** BEGIN Text block **

Sometimes my work can be an intimate conversation with myself that just happens to be highly relatable” – Edwin

“For Shithouse to Penthouse, his debut solo show at BSMT in Dalston seeks, aims, for the very first time, to connect the viewer to the multi-dimensional and relatable aspects of Edwin’s work. From his emotive text-based street pieces, themselves a nod to the lineage of King Mob or Heathcote Williams to his protest poster series reminiscent of Steve Powers and Christopher Wool, Edwin recognises that art and protest are inseparable.  Common threads of banality, humour, psychogeography and political commentary weave through his practice. The exhibition will reveal a decade’s worth of artistic growth and the obvious tension between Edwin’s love for and opposition to the space in which he lives.

“Like a haircut in the height of lockdown or a man lost in his phone at the pub, these are the throwaway moments I have chosen to explore and process by rendering them in paint and laying down those connections in my memory of that time and place” – Edwin

BSMT Space is at 529 Kingsland Road, Dalston, London, E8 4AR. Shithouse to Penthouse will open with a private view at 6pm on April 20th and then run until May 7th. tHE gallery is open Tuesday through to Sunday (they don’t like Mondays), 10am until 6pm

Erin O’Keefe, Just Enough, 2023. Unique archival pigment print on Hanhnemuhle Photo Rag on Dibond, 28×21″

4: Erin O’KeefeNonfiction at Seventeen – 20th April until 27th May, with an opening night on Thursday April 20th opening at 6pm – “Nonfiction is the second solo exhibition by American artist Erin O’Keefe at Seventeen, encompassing a new series of unique photographs that are displayed in groupings across the gallery. The exhibition title references the essentially documentary and representational nature of these images, at the same time as alluding to the illusionary effect they evoke in relation to the viewer”.

** END Text block **

To be done - Extract, word for word, the stretch of the exhibition listing from "Sometimes my work" through "which he lives.". The records that come next are separate material, unrelated to the exhibition listing.

** BEGIN Records **

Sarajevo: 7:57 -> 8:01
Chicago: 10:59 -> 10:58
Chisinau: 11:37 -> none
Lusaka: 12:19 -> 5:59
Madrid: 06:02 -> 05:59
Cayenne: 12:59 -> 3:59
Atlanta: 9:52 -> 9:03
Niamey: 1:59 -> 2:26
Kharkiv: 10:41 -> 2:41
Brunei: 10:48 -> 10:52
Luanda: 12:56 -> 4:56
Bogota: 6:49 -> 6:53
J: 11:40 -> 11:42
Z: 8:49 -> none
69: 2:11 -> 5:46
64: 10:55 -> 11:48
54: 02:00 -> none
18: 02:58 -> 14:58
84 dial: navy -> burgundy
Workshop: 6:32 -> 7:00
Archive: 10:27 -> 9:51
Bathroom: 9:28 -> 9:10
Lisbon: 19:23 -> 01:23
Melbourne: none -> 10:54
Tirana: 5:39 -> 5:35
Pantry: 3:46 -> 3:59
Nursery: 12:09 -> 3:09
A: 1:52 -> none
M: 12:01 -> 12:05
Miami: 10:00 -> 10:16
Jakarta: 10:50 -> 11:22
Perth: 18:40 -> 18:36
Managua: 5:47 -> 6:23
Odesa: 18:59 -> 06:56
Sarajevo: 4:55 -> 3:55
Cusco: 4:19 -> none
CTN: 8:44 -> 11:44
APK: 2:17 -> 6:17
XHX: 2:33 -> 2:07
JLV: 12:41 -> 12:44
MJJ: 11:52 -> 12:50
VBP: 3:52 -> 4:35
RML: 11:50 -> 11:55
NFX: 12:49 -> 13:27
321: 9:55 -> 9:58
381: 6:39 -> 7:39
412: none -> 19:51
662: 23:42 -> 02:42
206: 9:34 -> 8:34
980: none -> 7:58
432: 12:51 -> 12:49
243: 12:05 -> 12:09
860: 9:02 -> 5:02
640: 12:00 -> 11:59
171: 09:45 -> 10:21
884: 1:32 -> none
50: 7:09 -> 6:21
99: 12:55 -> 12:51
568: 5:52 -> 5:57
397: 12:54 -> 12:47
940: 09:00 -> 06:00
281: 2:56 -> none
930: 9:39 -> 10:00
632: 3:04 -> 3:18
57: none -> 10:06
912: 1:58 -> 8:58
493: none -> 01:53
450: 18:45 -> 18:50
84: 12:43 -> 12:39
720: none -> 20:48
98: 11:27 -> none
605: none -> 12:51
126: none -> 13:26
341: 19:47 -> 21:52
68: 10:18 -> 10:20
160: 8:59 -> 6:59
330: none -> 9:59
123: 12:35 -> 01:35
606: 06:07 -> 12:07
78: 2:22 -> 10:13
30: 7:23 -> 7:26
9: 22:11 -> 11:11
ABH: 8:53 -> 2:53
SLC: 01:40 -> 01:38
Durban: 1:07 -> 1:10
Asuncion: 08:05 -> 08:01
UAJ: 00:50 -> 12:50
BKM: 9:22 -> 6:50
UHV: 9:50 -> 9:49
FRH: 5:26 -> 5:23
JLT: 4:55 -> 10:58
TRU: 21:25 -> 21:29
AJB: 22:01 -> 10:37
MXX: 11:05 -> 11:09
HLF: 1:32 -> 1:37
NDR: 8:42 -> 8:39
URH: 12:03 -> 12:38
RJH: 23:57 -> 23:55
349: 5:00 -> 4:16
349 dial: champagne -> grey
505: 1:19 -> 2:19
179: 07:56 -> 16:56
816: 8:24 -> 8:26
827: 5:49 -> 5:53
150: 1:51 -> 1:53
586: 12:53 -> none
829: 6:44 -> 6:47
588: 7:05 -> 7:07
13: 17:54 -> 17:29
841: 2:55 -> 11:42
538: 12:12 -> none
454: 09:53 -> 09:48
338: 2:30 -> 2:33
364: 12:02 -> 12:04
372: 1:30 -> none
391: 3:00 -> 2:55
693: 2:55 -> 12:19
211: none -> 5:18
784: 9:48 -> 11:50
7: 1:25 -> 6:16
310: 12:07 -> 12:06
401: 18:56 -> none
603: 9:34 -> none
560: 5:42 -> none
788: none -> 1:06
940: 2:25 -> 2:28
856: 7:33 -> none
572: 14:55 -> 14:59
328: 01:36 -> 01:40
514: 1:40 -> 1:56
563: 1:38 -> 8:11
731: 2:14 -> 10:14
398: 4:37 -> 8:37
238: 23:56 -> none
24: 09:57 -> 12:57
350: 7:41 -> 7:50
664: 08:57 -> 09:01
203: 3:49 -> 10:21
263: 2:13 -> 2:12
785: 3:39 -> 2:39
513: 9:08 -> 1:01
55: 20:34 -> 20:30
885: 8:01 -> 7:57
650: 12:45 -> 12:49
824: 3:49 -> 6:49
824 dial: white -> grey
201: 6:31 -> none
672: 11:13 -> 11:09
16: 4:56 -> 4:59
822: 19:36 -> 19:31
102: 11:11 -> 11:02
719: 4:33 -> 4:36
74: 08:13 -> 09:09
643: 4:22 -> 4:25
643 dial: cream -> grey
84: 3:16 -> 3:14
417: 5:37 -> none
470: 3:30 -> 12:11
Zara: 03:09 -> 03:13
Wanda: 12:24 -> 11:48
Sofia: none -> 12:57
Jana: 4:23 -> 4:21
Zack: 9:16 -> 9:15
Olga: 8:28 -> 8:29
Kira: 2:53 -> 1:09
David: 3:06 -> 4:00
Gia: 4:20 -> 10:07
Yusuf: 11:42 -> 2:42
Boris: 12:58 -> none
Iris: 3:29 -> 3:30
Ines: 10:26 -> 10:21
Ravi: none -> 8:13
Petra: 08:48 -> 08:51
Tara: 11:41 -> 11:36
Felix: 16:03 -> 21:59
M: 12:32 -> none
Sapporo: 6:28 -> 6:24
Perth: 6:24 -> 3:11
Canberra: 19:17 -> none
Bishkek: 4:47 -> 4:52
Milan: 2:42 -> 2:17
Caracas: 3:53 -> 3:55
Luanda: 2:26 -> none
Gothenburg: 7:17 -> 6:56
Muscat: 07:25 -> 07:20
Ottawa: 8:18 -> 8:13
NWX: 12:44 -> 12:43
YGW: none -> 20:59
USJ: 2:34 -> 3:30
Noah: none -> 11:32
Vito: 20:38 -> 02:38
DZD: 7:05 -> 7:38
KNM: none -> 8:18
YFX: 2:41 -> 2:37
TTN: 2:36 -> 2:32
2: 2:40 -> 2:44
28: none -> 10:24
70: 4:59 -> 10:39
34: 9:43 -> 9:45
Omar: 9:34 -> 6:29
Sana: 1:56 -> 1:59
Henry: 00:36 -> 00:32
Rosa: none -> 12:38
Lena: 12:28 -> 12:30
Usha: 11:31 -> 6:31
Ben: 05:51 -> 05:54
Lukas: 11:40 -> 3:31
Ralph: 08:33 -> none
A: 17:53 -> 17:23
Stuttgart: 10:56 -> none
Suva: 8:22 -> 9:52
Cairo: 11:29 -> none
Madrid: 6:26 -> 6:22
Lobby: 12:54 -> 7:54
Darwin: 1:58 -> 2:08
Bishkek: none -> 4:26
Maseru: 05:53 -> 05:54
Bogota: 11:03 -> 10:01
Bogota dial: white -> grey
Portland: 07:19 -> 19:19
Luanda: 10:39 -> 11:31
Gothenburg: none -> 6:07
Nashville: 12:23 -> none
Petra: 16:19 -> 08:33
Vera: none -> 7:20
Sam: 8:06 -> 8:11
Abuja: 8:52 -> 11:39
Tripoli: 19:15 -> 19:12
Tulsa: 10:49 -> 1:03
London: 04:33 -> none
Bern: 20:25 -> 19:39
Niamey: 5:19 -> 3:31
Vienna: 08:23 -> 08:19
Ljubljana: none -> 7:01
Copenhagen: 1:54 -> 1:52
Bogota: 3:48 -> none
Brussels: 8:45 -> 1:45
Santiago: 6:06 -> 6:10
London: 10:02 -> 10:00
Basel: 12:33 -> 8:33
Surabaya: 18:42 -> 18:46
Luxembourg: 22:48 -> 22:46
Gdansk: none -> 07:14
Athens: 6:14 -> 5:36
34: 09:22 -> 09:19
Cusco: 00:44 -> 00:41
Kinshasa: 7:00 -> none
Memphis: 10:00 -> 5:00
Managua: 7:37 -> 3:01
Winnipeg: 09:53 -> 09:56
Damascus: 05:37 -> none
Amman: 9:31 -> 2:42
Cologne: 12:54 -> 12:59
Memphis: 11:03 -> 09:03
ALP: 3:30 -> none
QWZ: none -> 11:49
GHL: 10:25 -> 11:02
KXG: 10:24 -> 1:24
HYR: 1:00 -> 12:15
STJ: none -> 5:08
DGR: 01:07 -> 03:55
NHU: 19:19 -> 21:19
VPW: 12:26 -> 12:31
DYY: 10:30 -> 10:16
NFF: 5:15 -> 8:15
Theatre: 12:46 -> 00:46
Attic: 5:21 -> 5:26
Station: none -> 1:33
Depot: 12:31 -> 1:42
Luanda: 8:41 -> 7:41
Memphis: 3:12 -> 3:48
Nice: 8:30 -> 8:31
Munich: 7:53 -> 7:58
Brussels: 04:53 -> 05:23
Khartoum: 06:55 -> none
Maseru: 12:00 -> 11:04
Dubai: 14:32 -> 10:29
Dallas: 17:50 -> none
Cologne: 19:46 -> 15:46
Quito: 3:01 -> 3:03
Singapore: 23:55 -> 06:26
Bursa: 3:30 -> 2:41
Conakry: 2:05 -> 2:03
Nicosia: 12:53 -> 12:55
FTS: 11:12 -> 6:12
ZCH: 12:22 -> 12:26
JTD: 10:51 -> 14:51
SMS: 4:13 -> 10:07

** END Records **

Full response -
Sometimes my work can be an intimate conversation with myself that just happens to be highly relatable” – Edwin

“For Shithouse to Penthouse, his debut solo show at BSMT in Dalston seeks, aims, for the very first time, to connect the viewer to the multi-dimensional and relatable aspects of Edwin’s work. From his emotive text-based street pieces, themselves a nod to the lineage of King Mob or Heathcote Williams to his protest poster series reminiscent of Steve Powers and Christopher Wool, Edwin recognises that art and protest are inseparable.  Common threads of banality, humour, psychogeography and political commentary weave through his practice. The exhibition will reveal a decade’s worth of artistic growth and the obvious tension between Edwin’s love for and opposition to the space in which he lives.